FDA paves way for GMO salmon to hit market
By HELENA BOTTEMILLER EVICH and LIZ CRAMPTON
Politico, March 8, 2019
The FDA on Friday cleared the sale of genetically engineered salmon in the U.S. for the first time since the fish was approved as the first biotech animal for human consumption more than three years ago.
The move appears to end a yearslong political standoff over the fish driven by salmon-state lawmakers.
The agency announced it will drop an import alert that had banned genetically engineered salmon and salmon eggs from entering the U.S. since 2016. The alert was put in place after a spending bill provision backed by Sen.
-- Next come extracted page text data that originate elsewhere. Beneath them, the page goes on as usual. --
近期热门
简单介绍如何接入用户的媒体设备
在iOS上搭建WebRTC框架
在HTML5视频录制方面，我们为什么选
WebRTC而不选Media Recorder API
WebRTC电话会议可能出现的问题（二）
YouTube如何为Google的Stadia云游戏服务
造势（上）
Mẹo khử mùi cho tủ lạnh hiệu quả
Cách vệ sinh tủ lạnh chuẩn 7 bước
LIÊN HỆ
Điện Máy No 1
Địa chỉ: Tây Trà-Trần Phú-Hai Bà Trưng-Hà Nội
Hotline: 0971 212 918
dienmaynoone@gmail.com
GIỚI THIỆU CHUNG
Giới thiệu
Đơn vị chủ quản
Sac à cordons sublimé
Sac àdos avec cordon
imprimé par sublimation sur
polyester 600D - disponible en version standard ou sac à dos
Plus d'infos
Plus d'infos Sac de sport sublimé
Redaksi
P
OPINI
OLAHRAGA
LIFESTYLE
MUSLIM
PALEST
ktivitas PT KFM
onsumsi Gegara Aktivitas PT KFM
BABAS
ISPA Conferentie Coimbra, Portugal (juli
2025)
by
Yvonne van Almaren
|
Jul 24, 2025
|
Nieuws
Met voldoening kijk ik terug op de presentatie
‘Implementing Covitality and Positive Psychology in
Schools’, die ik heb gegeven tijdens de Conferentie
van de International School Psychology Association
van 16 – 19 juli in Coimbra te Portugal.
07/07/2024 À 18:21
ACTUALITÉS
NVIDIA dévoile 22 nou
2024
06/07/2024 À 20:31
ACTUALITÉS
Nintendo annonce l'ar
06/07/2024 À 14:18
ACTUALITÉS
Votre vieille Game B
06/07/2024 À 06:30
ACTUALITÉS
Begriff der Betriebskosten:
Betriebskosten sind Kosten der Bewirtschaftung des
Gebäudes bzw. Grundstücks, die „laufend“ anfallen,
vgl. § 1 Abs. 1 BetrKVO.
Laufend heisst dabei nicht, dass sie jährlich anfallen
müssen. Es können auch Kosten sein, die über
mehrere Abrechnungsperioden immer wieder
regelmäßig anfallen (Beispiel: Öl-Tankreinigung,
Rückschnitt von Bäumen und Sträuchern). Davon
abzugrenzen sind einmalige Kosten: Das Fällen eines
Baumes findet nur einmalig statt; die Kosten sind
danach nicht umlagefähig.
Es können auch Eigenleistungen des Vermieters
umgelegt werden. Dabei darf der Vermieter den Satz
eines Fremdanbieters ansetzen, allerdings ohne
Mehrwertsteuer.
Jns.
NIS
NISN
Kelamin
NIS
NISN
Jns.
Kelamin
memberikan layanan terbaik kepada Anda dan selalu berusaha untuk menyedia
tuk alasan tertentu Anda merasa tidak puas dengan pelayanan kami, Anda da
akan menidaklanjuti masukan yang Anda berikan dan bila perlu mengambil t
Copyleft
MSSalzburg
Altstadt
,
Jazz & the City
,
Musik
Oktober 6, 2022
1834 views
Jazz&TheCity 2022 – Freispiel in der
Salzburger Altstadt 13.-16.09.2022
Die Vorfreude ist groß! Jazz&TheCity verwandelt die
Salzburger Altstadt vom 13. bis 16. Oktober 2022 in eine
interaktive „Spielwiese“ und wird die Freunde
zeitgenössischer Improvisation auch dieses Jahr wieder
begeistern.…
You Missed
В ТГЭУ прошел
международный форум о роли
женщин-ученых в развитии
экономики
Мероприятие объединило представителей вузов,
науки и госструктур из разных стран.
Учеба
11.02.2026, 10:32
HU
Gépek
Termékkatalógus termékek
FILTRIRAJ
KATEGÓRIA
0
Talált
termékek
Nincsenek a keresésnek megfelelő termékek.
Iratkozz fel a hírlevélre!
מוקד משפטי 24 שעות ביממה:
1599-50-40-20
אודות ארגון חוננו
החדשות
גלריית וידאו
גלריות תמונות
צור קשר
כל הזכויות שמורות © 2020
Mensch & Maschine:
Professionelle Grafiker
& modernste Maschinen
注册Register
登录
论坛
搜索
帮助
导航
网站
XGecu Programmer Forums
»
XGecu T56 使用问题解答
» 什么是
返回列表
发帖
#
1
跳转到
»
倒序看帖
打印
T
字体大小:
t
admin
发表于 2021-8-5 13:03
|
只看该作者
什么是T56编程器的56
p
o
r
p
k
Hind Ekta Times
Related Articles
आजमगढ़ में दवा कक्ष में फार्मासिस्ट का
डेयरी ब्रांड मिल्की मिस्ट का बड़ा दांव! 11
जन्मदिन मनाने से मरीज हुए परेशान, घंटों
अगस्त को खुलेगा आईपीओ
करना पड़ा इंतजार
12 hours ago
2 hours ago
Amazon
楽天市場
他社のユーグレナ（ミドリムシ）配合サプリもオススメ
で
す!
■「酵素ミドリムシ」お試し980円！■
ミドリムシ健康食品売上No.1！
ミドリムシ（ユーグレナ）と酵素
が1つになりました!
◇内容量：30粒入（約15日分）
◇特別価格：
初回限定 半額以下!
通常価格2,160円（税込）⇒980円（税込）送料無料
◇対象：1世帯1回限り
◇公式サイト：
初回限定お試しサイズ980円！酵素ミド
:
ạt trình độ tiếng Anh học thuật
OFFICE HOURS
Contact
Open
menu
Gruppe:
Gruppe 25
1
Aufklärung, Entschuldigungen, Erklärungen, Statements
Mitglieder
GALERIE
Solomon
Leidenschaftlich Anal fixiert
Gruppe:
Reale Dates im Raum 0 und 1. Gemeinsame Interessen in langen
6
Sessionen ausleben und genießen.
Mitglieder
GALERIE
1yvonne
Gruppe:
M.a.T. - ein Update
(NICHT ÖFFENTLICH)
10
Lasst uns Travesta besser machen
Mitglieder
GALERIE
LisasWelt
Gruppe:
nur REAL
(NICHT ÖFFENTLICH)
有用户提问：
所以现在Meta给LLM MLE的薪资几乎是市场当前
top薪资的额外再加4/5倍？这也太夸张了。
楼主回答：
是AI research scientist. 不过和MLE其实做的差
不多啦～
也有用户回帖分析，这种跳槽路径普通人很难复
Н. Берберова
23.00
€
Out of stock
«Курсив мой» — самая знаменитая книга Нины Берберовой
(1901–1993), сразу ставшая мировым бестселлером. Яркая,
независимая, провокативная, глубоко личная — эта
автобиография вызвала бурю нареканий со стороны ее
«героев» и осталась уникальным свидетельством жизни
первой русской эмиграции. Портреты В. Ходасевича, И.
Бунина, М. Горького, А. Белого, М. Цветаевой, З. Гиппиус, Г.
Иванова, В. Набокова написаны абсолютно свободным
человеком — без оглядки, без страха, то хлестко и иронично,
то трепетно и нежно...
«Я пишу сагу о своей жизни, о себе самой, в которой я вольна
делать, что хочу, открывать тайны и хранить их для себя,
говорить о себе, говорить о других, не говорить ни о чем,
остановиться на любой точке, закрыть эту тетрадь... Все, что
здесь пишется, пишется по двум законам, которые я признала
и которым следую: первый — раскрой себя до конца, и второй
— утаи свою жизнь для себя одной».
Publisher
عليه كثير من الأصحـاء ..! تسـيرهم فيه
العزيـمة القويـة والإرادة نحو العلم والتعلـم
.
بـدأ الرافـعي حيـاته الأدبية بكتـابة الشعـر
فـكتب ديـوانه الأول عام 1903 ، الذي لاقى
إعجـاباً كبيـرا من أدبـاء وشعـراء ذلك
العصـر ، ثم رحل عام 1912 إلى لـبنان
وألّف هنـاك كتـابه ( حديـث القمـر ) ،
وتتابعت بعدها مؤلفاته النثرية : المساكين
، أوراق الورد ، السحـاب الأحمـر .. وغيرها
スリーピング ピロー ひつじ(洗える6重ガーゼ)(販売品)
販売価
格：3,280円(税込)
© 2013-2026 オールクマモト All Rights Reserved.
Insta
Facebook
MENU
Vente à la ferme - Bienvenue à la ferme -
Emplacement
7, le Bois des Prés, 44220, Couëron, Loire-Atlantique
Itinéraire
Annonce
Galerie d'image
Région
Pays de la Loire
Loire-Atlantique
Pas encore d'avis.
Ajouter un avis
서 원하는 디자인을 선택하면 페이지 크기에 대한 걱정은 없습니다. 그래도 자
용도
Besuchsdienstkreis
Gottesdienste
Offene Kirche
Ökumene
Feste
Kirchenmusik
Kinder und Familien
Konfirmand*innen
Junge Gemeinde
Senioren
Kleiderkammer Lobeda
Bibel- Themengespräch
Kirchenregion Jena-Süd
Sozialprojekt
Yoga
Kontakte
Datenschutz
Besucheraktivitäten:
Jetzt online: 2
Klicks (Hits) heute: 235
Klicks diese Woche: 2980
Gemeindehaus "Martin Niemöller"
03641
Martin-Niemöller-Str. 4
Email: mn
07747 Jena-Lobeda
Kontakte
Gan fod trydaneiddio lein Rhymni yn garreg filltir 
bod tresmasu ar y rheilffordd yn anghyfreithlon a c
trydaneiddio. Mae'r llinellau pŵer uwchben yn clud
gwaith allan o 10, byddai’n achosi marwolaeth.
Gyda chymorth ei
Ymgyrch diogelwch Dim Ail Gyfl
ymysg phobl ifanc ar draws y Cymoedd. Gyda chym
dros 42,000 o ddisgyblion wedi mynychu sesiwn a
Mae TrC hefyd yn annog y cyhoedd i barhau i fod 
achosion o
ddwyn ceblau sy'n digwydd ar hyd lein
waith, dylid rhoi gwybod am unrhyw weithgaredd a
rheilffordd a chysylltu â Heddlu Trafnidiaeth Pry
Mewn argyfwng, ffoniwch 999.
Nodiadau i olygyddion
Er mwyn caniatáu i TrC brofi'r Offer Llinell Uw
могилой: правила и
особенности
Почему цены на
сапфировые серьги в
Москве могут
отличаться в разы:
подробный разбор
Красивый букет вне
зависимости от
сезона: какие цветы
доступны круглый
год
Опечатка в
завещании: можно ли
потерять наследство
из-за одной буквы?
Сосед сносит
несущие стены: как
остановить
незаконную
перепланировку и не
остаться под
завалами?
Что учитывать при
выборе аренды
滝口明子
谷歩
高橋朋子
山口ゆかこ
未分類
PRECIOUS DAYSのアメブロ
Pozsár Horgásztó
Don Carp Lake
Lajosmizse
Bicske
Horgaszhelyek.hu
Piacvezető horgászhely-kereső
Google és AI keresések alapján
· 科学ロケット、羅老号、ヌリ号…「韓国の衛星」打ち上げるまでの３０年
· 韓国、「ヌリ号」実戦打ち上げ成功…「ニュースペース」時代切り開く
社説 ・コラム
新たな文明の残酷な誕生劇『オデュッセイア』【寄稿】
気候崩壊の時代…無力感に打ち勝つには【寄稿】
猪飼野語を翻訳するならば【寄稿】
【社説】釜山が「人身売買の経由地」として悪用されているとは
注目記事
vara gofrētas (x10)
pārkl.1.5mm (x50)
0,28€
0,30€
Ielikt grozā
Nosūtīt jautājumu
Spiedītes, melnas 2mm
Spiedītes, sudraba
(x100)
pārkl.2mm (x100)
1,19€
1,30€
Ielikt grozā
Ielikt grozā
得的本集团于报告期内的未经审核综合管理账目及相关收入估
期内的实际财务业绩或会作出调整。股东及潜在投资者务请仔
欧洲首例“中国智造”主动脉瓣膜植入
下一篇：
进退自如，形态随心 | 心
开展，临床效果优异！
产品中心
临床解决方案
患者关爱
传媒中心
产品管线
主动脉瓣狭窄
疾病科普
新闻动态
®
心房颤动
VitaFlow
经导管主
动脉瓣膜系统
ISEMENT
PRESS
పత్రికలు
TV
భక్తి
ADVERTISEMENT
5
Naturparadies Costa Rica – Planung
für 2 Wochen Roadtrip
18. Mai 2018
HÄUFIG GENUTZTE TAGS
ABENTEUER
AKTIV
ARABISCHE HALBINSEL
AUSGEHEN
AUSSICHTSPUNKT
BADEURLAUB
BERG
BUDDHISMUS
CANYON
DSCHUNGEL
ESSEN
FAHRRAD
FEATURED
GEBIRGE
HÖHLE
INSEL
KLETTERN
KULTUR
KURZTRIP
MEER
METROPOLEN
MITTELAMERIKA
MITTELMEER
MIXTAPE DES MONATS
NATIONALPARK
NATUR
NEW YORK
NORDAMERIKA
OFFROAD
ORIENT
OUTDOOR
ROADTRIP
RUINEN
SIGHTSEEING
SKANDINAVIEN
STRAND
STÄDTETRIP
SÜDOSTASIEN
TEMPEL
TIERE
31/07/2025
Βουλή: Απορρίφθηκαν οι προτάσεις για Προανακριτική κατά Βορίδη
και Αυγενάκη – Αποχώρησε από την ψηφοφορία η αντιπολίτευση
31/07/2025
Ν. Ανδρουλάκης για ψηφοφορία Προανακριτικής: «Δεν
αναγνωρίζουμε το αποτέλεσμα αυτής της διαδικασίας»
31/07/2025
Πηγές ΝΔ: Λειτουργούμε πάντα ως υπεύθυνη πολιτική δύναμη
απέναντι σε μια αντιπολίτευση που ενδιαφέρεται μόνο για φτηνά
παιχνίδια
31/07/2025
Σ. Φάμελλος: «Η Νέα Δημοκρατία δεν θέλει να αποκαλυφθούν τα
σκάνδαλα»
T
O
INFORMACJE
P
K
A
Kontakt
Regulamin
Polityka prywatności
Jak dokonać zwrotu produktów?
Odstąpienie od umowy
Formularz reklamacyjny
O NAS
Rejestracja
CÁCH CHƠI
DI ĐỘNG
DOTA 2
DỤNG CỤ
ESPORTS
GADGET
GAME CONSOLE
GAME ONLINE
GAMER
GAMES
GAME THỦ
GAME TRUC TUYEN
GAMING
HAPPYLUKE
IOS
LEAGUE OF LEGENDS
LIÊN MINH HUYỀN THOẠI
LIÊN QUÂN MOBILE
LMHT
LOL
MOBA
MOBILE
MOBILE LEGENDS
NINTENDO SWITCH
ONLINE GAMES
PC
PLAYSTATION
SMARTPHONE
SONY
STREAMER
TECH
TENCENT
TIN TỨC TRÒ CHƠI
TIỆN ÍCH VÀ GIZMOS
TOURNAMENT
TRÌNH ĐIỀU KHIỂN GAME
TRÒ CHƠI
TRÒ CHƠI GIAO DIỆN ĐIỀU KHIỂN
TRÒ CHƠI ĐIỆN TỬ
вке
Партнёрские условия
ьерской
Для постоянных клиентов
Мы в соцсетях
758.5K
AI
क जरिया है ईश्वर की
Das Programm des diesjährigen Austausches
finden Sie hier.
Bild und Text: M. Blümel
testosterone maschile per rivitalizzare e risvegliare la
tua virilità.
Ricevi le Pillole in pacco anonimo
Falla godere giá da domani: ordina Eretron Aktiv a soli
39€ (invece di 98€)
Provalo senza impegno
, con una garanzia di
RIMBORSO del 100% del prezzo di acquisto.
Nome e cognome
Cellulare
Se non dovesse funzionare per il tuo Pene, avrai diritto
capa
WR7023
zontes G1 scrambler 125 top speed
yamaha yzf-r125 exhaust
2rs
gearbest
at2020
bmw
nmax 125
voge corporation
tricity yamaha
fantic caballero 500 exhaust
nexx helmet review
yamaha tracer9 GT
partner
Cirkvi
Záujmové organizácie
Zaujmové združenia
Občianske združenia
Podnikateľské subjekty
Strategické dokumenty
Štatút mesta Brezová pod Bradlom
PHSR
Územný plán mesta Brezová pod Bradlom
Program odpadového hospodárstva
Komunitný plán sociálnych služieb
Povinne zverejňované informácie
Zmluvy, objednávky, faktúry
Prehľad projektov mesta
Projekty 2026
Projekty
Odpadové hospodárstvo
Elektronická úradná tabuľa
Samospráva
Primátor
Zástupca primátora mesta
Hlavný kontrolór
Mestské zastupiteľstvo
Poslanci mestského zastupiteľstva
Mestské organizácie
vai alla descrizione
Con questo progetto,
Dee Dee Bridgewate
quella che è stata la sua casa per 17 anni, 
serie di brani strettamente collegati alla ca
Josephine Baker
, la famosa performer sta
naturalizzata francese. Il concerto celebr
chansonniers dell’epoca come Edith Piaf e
Lisa Murkowski (R-Alaska) blocked the fish from entering commerce in the U.S. until FDA finalized labeling guidelines that would inform consumers the product was genetically modified.
FDA on Friday said it no longer needs to finalize those labeling guidelines because a 2016 law requiring the disclosure of genetically engineered ingredients nationwide applies to the salmon, essentially taking the product outside of FDA’s purview.
USDA at the end of last year released guidance to implement the law that directs companies to disclose the presence of genetically modified ingredients in food products through use of either a QR code or on-package display of text or a designated symbol. That regulation is set to take full effect in January 2022.
FDA Commissioner Scott Gottlieb said the agency believes USDA’s new rules have “satisfied” the congressional labeling mandate.
Taking down the import alert allows a genetically engineered product, AquAdvantage Salmon eggs, to be brought into the U.S., where it can be used in the company’s land-based operation in Indiana. The fish, developed by Massachusetts biotech company AquaBounty, combines a growth hormone gene from Pacific Chinook salmon with a gene from a species known as ocean pout, and adding that to an Atlantic salmon. AquAdvantage salmon can grow year-round and more quickly than traditionally bred salmon, and are poised to rival wild-caught and farmed salmon in the market.
"It's long overdue and we are ecstatic," Sylvia Wulf, CEO of AquaBounty, said Friday.
Without additional interruptions, the salmon could be on the market as early as 2020.
Wulf said the company plans to move quickly to produce the product at its main production facility in Indiana. The company expects to be able to import eggs in the next few weeks and soon be able to grow 1,200 metric tons of fish — enough to supply a national retailer.
FDA in 2015 determined that the genetically engineered salmon is safe to eat after a lengthy review that lasted more than 20 years. Over the years, environmental and anti-GMO activists have opposed approving the fish, arguing there could be unintended consequences for human health and the environment.
The product remains the only genetically engineered animal approved by the agency for human consumption.